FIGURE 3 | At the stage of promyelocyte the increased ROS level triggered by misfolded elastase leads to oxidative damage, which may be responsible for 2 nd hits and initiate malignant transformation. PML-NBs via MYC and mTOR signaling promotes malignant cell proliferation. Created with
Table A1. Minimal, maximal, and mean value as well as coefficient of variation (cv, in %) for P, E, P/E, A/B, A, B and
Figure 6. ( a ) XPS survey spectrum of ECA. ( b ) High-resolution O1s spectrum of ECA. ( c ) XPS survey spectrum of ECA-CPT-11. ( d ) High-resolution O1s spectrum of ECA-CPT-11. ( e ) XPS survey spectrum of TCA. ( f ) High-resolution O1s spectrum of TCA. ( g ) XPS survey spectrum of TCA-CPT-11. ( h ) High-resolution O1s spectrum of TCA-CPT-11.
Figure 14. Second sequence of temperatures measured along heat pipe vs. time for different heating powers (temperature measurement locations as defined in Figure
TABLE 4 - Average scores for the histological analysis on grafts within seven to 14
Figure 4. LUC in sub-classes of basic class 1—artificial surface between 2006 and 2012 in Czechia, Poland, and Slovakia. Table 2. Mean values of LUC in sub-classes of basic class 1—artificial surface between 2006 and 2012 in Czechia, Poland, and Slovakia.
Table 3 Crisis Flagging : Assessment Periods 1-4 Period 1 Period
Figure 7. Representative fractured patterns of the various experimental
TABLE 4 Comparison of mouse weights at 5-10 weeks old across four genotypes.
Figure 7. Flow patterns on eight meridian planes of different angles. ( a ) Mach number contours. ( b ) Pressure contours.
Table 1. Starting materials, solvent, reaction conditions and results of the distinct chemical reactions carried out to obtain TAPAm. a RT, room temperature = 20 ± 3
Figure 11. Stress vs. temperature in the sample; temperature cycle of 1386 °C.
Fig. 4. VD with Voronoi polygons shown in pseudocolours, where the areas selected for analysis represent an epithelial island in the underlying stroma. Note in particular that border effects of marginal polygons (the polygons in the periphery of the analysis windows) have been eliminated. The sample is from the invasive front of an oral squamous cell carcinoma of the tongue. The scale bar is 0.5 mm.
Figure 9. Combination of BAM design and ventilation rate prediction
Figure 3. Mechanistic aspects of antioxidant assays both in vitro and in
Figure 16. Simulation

^^^^

» What to do
Copy every line from the entries that contains the word "patterns".

» Finished task
Figure 7. Representative fractured patterns of the various experimental
Figure 7. Flow patterns on eight meridian planes of different angles. ( a ) Mach number contours. ( b ) Pressure contours.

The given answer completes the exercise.